Retinoids - likely the most touted ingredient in dermatology and a must have in every skin care routine (unless you’re pregnant or breast-feeding!).
Retinoid refers to different types of vitamin A: retinyl ester, retinol, retinal (aka retinaldehyde) and retinoic acid. They all carry the same skin benefits but differ in potency with retinyl esters being the most mild and retinoic acid being the strongest. You can still achieve all the benefits when using a less potent retinoid, it will just take longer to see these results.
Retinoids are the gold standard anti aging ingredient - tried and tested! They’ve been used in dermatology for decades, have been extensively studied with proven benefits to prevent and improve the signs of aging and also to treat acne.
Advantages of Retinoids
Retinoids are most known for their ability to boost the skin's collagen production. Collagen is what gives your skin it’s structure and is reduced overtime and weakened by sun exposure. Increasing collagen production helps to improve and prevent fine wrinkles and makes the skin feel firm.

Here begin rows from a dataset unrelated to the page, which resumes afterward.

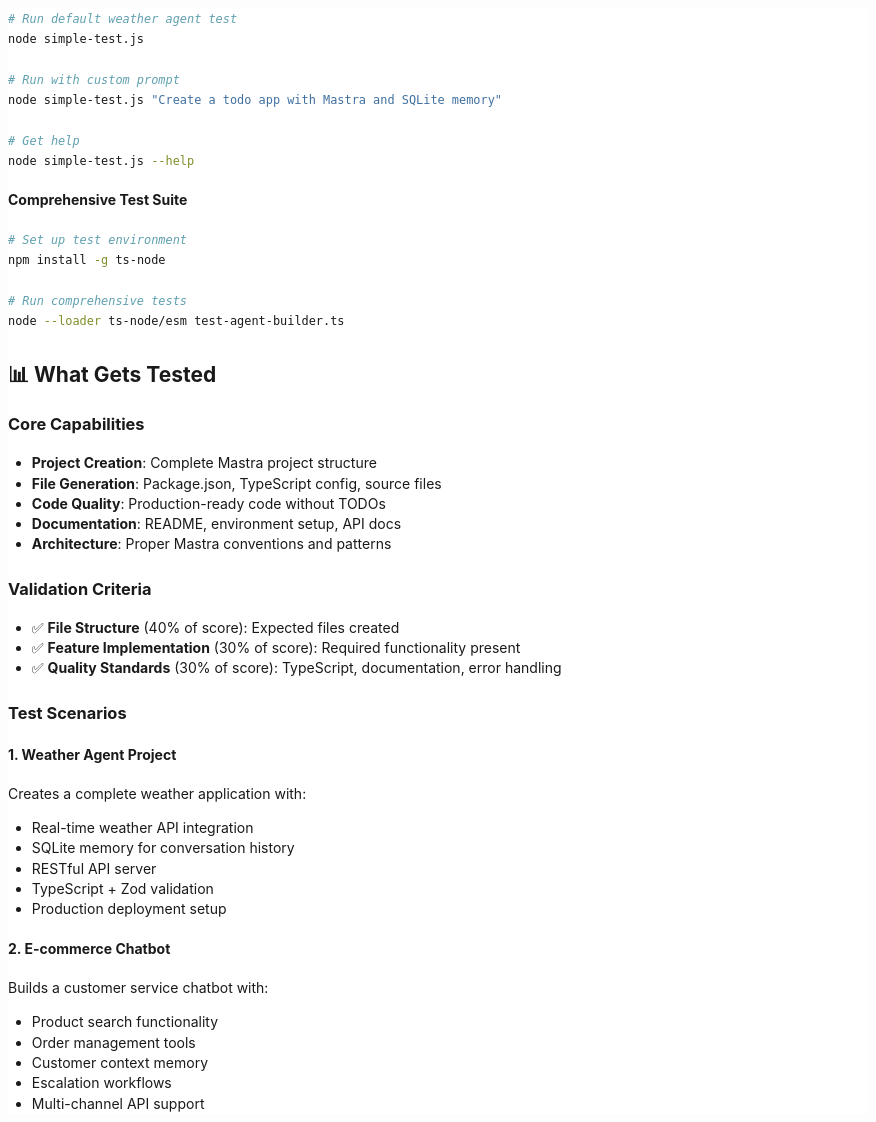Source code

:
```bash
# Run default weather agent test
node simple-test.js

# Run with custom prompt
node simple-test.js "Create a todo app with Mastra and SQLite memory"

# Get help
node simple-test.js --help
```

#### Comprehensive Test Suite

```bash
# Set up test environment
npm install -g ts-node

# Run comprehensive tests
node --loader ts-node/esm test-agent-builder.ts
```

## 📊 What Gets Tested

### Core Capabilities

- **Project Creation**: Complete Mastra project structure
- **File Generation**: Package.json, TypeScript config, source files
- **Code Quality**: Production-ready code without TODOs
- **Documentation**: README, environment setup, API docs
- **Architecture**: Proper Mastra conventions and patterns

### Validation Criteria

- ✅ **File Structure** (40% of score): Expected files created
- ✅ **Feature Implementation** (30% of score): Required functionality present
- ✅ **Quality Standards** (30% of score): TypeScript, documentation, error handling

### Test Scenarios

#### 1. Weather Agent Project

Creates a complete weather application with:

- Real-time weather API integration
- SQLite memory for conversation history
- RESTful API server
- TypeScript + Zod validation
- Production deployment setup

#### 2. E-commerce Chatbot

Builds a customer service chatbot with:

- Product search functionality
- Order management tools
- Customer context memory
- Escalation workflows
- Multi-channel API support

Retinoids promote skin cell turnover, acting as exfoliants. Shedding old skin cells stimulates new skin to form. This helps even out skin tone (by lightening superficial dark spots) making the skin brighter.
Retinoids balance oil production, keep pores unclogged and help with the treatment of acne.
It is important to note that the results are not seen immediately. This is because retinoids act at the level of genes. It will take at least 2-3 months for these changes to translate to visible changes that you can see on the skin. Retinoids need to be used long term and consistently to see and maintain results.
A Few Drawbacks
The downside is retinoids are drying and irritating. The more potent the retinoid, the more effective but also more irritating.
The best way to incorporate retinoids into your skin care routine is to go slow! When you start, use your retinoid only a few times a week and increase only as your skin tolerates (see below for details). Your skin will eventually tolerate this ingredient but it will take time.
How To Use Retinol
- Use at bedtime
- Cleanse and pat the face dry
- Take a pea size amount of your retinoid, that’s all you need for your face. Dab over your face and massage in like you would a moisturizer, be careful over eyelids and neck as this skin is very sensitive. You may want to avoid these areas until you are a seasoned retinoid user!
- Apply your night moisturizer overtop
- Always use sunscreen with SPF 30 or higher daily as part of your morning skincare routine
For The Retinol Newbies
Do expect some dryness and irritation when introducing retinol into your skin care regimen, especially if you have sensitive and dryness prone skin. Here are a few different ways to introduce retinoids into your skin care regimen to help minimize dryness:
- Sandwich method. Apply your moisturizer, followed by your retinoid and top with another layer of moisturizer.
- Start slow and increase the frequency of application gradually. Start using it only 1-2 nights per week for a few weeks. If your skin is not irritated try 2-3 times per week for a few weeks. Every few weeks add another night until your skin can tolerate nightly use. That being said, using a retinoid even 3 times a week has been shown to still be beneficial for your skin.
- Start with a retinyl ester or retinol. These are less irritating with better tolerability. Retinols are less potent and therefore less drying. It may be helpful to introduce your skin to a retinol first before heading towards a prescription retinoid.
- Short contact/Wash off. The product can be washed off after being applied to the skin for a few minutes. The contact time can be increased slowly based on tolerability. The method is especially effective when introducing prescription retinoids.